=== Sumber ===
══════════════════════════════

Pada umumnya rumah tangga sekarang ini kosong dari pengarahan yang benar (menurut Islam). Padahal, baginda Rasul saw. telah bersabda, “Setiap bayi itu dilahirkan atas dasar fitrah. Maka, kedua orang tuanyalah yang (kemudian) membuatnya menjadi Yahudi, Nashrani, atau Majuzi.”(HR Al-Bukhari). Jadi, orang tua mempunyai peranan besar dalam meluruskan jalan hidup anak-anaknya.
Enggannya media pendidikan dan media informasi melaksanakan tugasnya. Kurikulum pendidikan kebanyakan tidak memberikan perhatian yang cukup terhadap pendidikan agama Islam, bahkan ada yang tidak peduli sama sekali. Sedangkan media informasi, baik media cetak mahupun elektronik, berubah menjadi sarana penghancur dan perosak, atau paling tidak hanya memfokuskan pada hal-hal yang bersifat materi dan hiburan semata. Tidak memerhatikan hal-hal yang dapat meluruskan moral dan menanamkan aqidah serta menangkis aliran-aliran sesat. Dari sini, muncullah generasi yang telanjang tanpa senjata, yang tidak berdaya di hadapan pasukan kekufuran yang persenjataannya lengkap.

══════════════════════════════

=== Data yang Diberikan ===

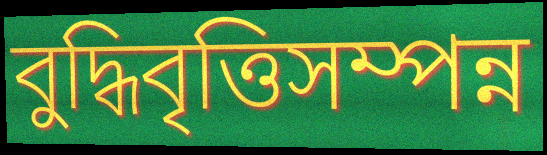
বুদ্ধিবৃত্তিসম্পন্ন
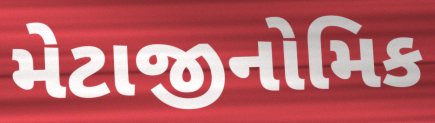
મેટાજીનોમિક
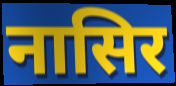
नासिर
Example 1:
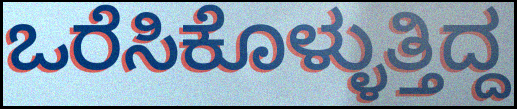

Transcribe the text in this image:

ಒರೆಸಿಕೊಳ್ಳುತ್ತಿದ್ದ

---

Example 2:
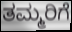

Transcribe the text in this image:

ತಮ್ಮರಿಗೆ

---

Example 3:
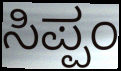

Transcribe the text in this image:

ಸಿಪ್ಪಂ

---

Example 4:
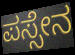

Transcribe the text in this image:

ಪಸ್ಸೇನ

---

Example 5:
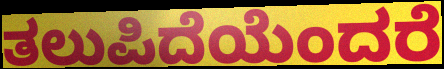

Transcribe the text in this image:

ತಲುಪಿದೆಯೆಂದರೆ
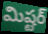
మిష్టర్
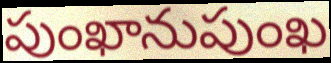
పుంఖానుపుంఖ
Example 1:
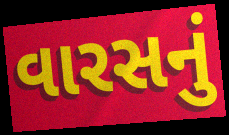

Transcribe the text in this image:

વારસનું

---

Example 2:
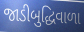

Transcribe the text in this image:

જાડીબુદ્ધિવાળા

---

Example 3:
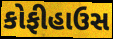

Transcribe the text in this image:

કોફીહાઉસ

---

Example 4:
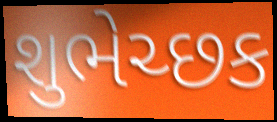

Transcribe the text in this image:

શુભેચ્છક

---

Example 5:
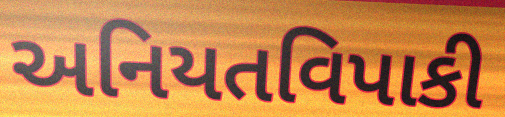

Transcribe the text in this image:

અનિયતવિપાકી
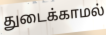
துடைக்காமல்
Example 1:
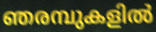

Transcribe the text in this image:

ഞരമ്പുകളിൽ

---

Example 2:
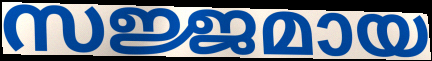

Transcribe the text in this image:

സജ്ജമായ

══════════════════════════════

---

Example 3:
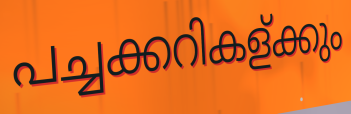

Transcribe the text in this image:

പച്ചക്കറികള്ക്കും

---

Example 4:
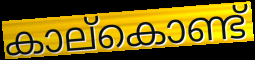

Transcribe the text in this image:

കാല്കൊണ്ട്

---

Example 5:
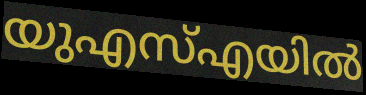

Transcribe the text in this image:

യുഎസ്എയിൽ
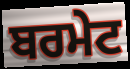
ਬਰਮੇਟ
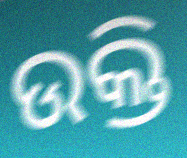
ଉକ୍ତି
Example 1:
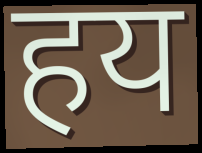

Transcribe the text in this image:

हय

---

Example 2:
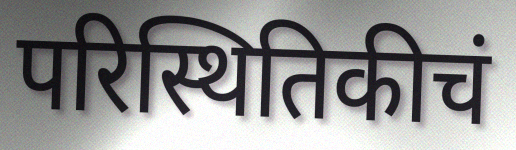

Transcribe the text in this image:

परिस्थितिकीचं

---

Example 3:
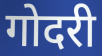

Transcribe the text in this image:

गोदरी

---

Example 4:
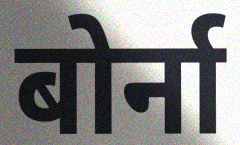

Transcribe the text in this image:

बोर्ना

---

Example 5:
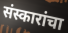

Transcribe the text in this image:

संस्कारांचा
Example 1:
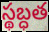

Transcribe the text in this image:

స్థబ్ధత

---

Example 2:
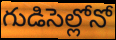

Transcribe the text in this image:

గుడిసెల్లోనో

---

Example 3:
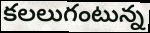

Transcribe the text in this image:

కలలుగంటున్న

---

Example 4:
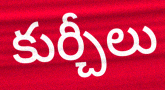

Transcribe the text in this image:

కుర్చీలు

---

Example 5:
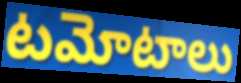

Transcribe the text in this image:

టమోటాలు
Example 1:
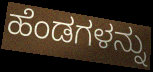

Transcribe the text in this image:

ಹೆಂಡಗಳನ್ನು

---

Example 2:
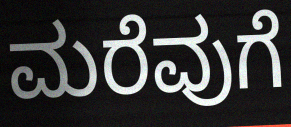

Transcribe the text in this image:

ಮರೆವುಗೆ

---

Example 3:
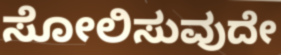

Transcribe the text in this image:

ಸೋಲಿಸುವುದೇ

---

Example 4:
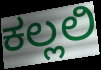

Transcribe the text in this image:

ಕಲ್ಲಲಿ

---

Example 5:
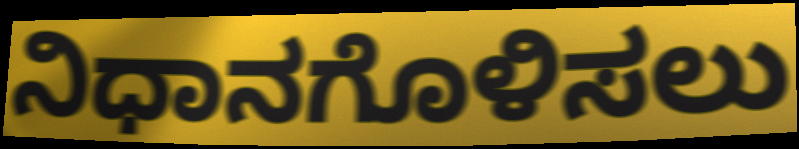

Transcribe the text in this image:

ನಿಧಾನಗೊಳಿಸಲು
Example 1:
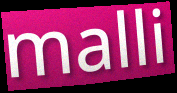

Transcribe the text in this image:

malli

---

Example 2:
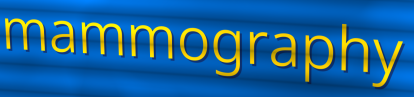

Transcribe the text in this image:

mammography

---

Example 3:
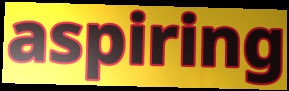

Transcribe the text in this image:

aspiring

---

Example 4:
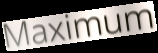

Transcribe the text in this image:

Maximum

══════════════════════════════

=== Daftar Tugas ===
(a) Menurut teks Sumber, apa peranan orang tua terhadap jalan hidup anak-anaknya?
(b) Tolong salin dengan persis bagian teks Sumber mulai dari kata-kata "Enggannya media pendidikan" hingga dan termasuk kata-kata "yang persenjataannya lengkap.".

=== Jawaban per Tugas ===
(a) Orang tua mempunyai peranan besar dalam meluruskan jalan hidup anak-anaknya.

(b)
Enggannya media pendidikan dan media informasi melaksanakan tugasnya. Kurikulum pendidikan kebanyakan tidak memberikan perhatian yang cukup terhadap pendidikan agama Islam, bahkan ada yang tidak peduli sama sekali. Sedangkan media informasi, baik media cetak mahupun elektronik, berubah menjadi sarana penghancur dan perosak, atau paling tidak hanya memfokuskan pada hal-hal yang bersifat materi dan hiburan semata. Tidak memerhatikan hal-hal yang dapat meluruskan moral dan menanamkan aqidah serta menangkis aliran-aliran sesat. Dari sini, muncullah generasi yang telanjang tanpa senjata, yang tidak berdaya di hadapan pasukan kekufuran yang persenjataannya lengkap.